NICE, the UK healthcare guidance body, is currently appraising rivaroxaban (Xarelto, Bayer) for the treatment of deep vein thrombosis (DVT) and preventing recurrent DVT and pulmonary embolism (PE) following an acute DVT in adults.
In draft guidance issued on 13 March for consultation NICE requests Bayer, the manufacturer of rivaroxaban, to provide further evidence relating to the drug’s clinical and cost effectiveness.
Venous thromboembolism (VTE) is a term used to describe DVT and PE. DVT is the formation of a thrombus (clot) in a deep vein, usually of the lower limbs. If it comes loose it can be carried in the blood to another part of the body where it can cause problems.
If the blood clot reaches the lungs (PE) it can cause sudden death. Other complications of DVT include post-thrombotic syndrome, a chronic disorder that may include symptoms such as pain, heaviness, swelling, cramps, itching or tingling, increased skin pigmentation and ulceration in the affected limb.
Risk factors for VTE include recent surgery, immobility, active cancer or cancer treatment, age over 60 years, obesity, hormone replacement therapy or oestrogen containing contraceptive therapy and the presence of co-morbidities such as heart disease.
The annual incidence of DVT in the general population varies considerably with age, ranging from 1 in 10,000 for people under 40 years to 1 in 100 for people over 80 years. People with a previous episode of VTE have a high (30%) chance of suffering a recurrence within 8 years. It is estimated that there will be over 46,000 cases of acute DVT in England and Wales during 2012, rising to nearly 50,000 by 2016 due to growth and ageing in the population.
Treatments for VTE include initiation with anticoagulant drugs, such as low-molecular weight heparin – for example enoxaparin (the most commonly used low-molecular weight heparin in the UK) – unfractionated heparin or fondaparinux sodium.
Treatment is then overlapped with a vitamin-K antagonist (VKA), such as warfarin, until the oral blood thinner is effective and a proper dose is achieved.
Rivaroxaban is an orally administered drug that helps to prevent blood from clotting. It does this by stopping a substance called Factor Xa from working. Factor Xa is necessary in the formation of thrombin and fibrin, the key components in blood clot formation.

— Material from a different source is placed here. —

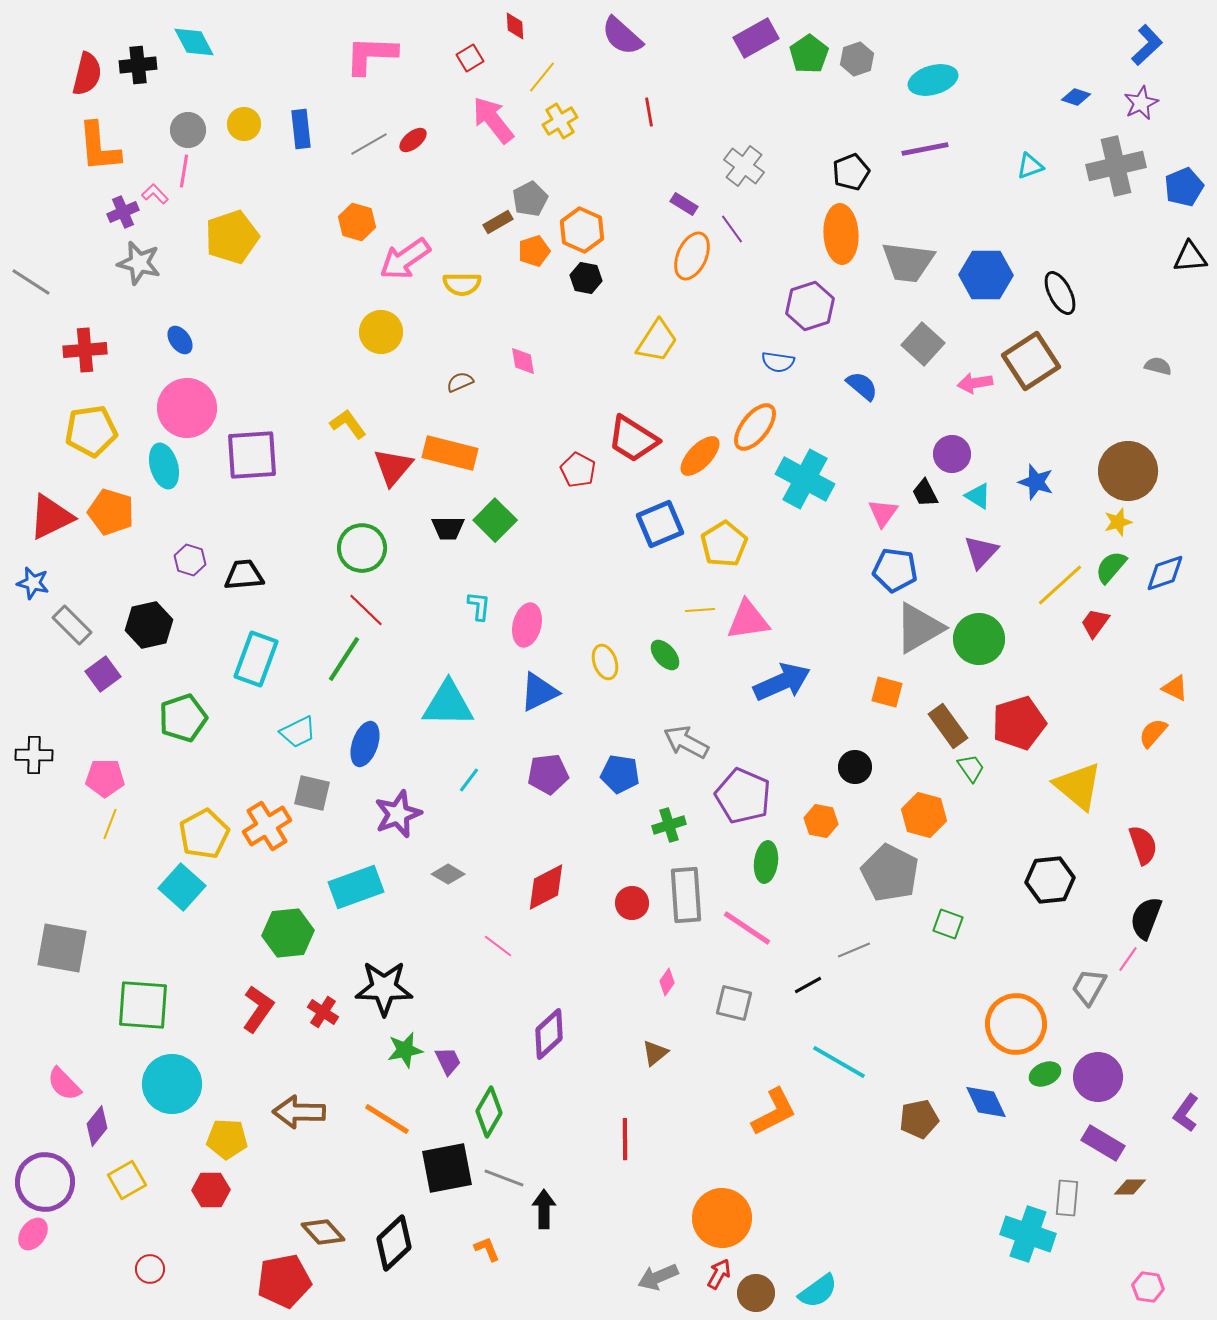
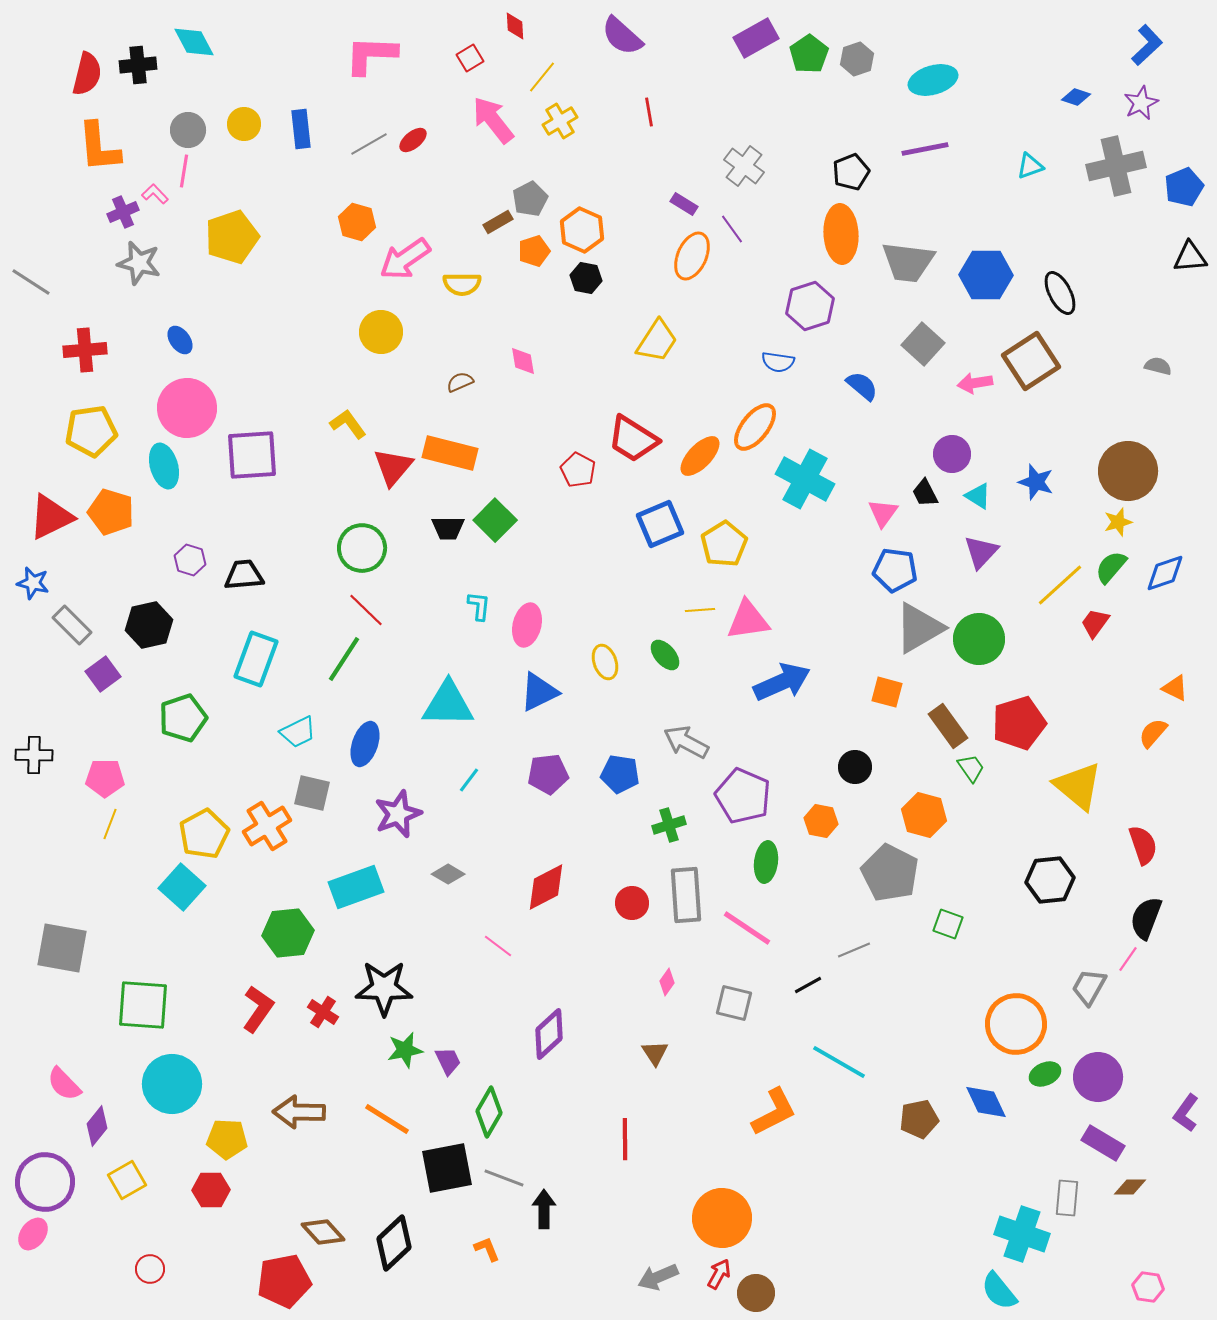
brown triangle at (655, 1053): rotated 24 degrees counterclockwise
cyan cross at (1028, 1234): moved 6 px left
cyan semicircle at (818, 1291): moved 181 px right; rotated 87 degrees clockwise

Meindert Boysen, Programme Director Technology Appraisals at NICE, said: “The Independent Appraisal Committee noted the evidence from patient experts which stated that many patients find taking warfarin to be a source of stress, because it requires regular monitoring with blood tests, dosing adjustments, and patients must be careful about their diet because of warfarin’s interaction with certain foods, and that rivaroxaban may be a useful alternative.

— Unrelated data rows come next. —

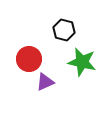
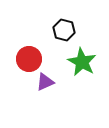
green star: rotated 16 degrees clockwise
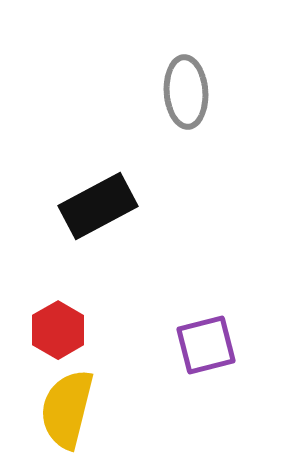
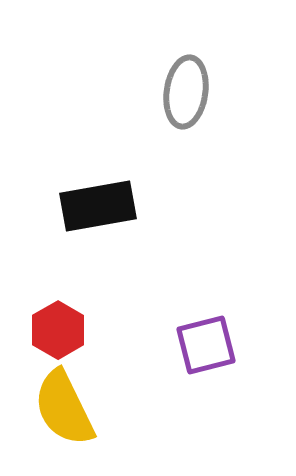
gray ellipse: rotated 12 degrees clockwise
black rectangle: rotated 18 degrees clockwise
yellow semicircle: moved 3 px left, 1 px up; rotated 40 degrees counterclockwise
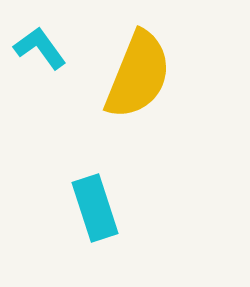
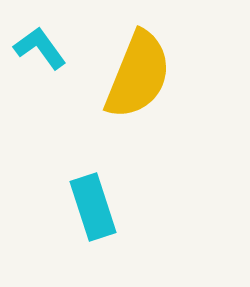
cyan rectangle: moved 2 px left, 1 px up
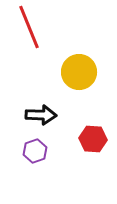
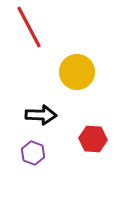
red line: rotated 6 degrees counterclockwise
yellow circle: moved 2 px left
purple hexagon: moved 2 px left, 2 px down; rotated 20 degrees counterclockwise
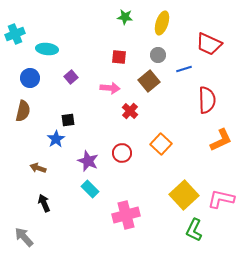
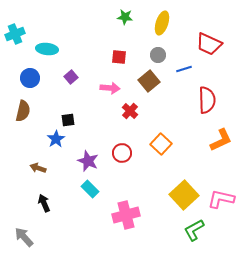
green L-shape: rotated 35 degrees clockwise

“However, the Committee was unable to make a decision on the data presented by the manufacturer because it felt that the data failed to demonstrate the drug’s clinical and cost effectiveness in the context of UK clinical practice.
“In particular the Committee was concerned that an analysis for patients who required treatment beyond 12 months was not presented, and noted the comments of clinical specialists to the effect that some people with DVT need to continue on anticoagulant therapy permanently.
“The Committee also noted subgroup analyses in the main clinical trial that suggested that there could be differences in the effectiveness of rivaroxaban between the groups that were assigned treatment durations of 3, 6 and 12 months that it would wish to explore further.
“The Committee has therefore requested further information from Bayer about the clinical and cost effectiveness of rivaroxaban used as a long-term treatment and has also asked for comment on the differences between the subgroups receiving different intended treatment-durations.”
Consultees, including the manufacturer, healthcare professionals and members of the public are now able to comment on the preliminary recommendations which are available for public consultation.
Comments received during this consultation will be considered by the Committee and following this meeting the next draft guidance will be issued. Until final guidance is issued to the NHS, NHS bodies should make decisions locally on the funding of specific treatments. Once NICE issues its final guidance on a technology, it replaces local recommendations across the country.